Segment Open

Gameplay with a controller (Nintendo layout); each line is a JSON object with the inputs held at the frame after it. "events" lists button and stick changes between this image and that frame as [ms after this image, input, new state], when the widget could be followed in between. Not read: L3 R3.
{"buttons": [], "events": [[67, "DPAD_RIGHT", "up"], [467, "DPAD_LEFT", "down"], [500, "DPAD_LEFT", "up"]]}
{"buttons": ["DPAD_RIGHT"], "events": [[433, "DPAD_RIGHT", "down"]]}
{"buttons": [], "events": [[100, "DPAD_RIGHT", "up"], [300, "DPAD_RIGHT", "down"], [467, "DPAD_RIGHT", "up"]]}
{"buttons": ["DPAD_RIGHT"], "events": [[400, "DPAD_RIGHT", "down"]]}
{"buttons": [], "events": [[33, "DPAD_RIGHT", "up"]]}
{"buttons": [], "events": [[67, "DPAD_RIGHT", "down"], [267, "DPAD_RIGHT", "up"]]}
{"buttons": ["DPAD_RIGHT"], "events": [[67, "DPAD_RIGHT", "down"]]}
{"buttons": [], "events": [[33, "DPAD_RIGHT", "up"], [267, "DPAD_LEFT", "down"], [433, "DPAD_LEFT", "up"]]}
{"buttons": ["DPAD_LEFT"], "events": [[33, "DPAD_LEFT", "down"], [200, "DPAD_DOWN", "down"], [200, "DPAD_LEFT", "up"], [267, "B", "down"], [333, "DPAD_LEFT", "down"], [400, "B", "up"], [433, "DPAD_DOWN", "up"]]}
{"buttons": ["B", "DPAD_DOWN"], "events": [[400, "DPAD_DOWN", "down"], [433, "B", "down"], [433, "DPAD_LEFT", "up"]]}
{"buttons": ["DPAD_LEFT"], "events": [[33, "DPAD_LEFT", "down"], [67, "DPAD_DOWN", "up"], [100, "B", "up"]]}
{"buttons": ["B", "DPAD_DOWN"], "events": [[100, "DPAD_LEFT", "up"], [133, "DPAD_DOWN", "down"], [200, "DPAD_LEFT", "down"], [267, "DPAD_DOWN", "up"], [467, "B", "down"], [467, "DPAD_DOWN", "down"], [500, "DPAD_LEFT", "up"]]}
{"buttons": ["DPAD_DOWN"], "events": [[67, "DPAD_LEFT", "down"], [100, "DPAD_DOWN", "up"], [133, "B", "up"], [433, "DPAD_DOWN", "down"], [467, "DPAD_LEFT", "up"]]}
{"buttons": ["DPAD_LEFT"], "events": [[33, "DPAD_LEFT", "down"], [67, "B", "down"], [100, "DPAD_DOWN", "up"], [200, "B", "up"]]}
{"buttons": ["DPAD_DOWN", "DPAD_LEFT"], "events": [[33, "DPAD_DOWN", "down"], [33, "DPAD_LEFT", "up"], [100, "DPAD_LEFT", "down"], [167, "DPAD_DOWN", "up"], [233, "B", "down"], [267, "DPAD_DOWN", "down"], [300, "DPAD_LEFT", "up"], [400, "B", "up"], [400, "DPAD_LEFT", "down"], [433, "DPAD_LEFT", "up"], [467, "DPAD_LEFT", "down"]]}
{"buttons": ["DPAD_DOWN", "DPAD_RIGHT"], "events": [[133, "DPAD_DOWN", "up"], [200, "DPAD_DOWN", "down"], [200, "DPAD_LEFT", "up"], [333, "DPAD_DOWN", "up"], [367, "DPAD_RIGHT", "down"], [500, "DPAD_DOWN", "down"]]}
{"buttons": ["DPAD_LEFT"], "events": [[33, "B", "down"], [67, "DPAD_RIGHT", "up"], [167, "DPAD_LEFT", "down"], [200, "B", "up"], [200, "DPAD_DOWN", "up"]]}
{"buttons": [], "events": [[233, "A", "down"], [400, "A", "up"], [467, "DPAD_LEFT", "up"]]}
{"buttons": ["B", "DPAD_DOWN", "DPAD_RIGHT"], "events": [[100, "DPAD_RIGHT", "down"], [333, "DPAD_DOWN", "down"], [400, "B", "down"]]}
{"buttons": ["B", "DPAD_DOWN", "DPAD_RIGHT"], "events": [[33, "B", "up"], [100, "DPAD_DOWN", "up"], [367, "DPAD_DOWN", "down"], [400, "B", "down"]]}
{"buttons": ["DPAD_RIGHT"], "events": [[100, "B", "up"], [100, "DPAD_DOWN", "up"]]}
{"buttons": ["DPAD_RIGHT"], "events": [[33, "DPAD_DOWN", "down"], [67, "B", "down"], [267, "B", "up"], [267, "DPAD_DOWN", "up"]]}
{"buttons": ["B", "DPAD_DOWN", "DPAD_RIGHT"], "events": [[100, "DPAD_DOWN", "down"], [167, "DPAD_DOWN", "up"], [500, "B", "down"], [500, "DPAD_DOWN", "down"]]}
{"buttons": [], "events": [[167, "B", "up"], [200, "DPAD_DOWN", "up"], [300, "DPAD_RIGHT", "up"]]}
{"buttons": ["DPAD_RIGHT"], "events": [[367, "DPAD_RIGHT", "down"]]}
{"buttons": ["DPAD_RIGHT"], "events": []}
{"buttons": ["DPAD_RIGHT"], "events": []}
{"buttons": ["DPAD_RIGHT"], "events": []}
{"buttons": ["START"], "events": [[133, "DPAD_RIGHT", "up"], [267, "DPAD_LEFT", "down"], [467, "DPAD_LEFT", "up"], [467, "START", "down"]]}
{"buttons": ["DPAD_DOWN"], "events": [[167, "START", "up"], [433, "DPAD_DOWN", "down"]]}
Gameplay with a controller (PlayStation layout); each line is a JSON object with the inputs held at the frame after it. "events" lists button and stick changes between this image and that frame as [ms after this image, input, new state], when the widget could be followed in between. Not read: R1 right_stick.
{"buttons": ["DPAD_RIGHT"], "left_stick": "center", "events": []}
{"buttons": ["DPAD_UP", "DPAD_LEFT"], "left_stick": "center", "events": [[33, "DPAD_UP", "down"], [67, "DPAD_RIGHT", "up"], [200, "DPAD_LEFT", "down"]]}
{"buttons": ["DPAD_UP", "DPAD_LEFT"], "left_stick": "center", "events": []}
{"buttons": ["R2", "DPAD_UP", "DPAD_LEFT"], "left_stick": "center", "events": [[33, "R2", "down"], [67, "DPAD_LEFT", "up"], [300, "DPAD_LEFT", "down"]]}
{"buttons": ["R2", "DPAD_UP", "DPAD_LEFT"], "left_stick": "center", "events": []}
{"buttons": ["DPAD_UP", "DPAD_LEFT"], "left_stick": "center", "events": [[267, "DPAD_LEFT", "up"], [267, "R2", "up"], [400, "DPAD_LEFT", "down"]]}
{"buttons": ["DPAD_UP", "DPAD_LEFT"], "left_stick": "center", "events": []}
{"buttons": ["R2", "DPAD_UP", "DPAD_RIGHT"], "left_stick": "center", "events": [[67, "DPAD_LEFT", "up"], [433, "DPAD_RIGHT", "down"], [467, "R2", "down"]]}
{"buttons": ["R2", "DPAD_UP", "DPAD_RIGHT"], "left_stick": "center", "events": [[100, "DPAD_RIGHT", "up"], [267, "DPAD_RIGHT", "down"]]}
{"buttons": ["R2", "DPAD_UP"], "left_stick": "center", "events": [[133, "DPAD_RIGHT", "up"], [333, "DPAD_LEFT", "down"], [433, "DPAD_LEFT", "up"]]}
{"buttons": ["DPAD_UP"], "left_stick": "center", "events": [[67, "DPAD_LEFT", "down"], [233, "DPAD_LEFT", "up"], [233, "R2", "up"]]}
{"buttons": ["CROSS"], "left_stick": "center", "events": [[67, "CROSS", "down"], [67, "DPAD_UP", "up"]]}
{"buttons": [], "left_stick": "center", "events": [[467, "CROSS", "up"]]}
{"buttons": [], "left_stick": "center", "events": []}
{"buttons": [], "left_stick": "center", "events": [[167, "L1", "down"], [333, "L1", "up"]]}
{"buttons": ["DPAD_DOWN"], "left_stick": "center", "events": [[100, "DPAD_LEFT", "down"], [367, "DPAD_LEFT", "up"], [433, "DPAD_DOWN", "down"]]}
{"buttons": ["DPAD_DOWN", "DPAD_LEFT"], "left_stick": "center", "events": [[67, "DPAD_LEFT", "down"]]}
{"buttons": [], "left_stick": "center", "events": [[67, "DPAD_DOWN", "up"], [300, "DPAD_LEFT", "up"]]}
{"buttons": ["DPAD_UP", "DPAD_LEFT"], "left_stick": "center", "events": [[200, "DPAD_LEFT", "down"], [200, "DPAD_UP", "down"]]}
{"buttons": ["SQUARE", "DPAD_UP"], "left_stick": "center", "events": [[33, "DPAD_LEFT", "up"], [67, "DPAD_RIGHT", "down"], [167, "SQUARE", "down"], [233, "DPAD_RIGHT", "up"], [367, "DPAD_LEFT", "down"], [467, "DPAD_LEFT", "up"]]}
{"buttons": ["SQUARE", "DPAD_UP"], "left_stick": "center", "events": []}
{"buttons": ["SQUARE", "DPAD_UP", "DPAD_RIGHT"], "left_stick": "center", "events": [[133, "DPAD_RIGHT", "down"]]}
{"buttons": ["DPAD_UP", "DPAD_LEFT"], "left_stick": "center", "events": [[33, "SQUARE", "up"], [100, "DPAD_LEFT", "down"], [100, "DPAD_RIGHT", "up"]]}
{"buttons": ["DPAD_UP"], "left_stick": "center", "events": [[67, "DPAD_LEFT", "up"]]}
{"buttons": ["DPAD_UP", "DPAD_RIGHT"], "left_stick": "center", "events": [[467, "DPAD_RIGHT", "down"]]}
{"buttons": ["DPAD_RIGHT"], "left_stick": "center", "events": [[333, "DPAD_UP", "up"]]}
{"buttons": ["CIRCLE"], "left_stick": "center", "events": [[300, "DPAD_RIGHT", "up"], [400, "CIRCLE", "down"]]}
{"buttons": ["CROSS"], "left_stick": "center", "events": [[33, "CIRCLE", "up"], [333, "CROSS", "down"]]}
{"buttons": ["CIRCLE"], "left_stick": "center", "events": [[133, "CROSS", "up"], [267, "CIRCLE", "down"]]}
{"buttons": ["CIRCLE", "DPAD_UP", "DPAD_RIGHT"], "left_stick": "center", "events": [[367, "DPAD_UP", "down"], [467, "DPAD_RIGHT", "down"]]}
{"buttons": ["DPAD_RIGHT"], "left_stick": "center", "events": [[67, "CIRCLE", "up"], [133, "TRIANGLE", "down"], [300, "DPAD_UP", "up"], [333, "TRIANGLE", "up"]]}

Segment Closed

AIM OF THE EXERCISE
Look through the listing above. Pick out each line with "START" and copy it.

ANSWER SPACE
{"buttons": ["START"], "events": [[133, "DPAD_RIGHT", "up"], [267, "DPAD_LEFT", "down"], [467, "DPAD_LEFT", "up"], [467, "START", "down"]]}
{"buttons": ["DPAD_DOWN"], "events": [[167, "START", "up"], [433, "DPAD_DOWN", "down"]]}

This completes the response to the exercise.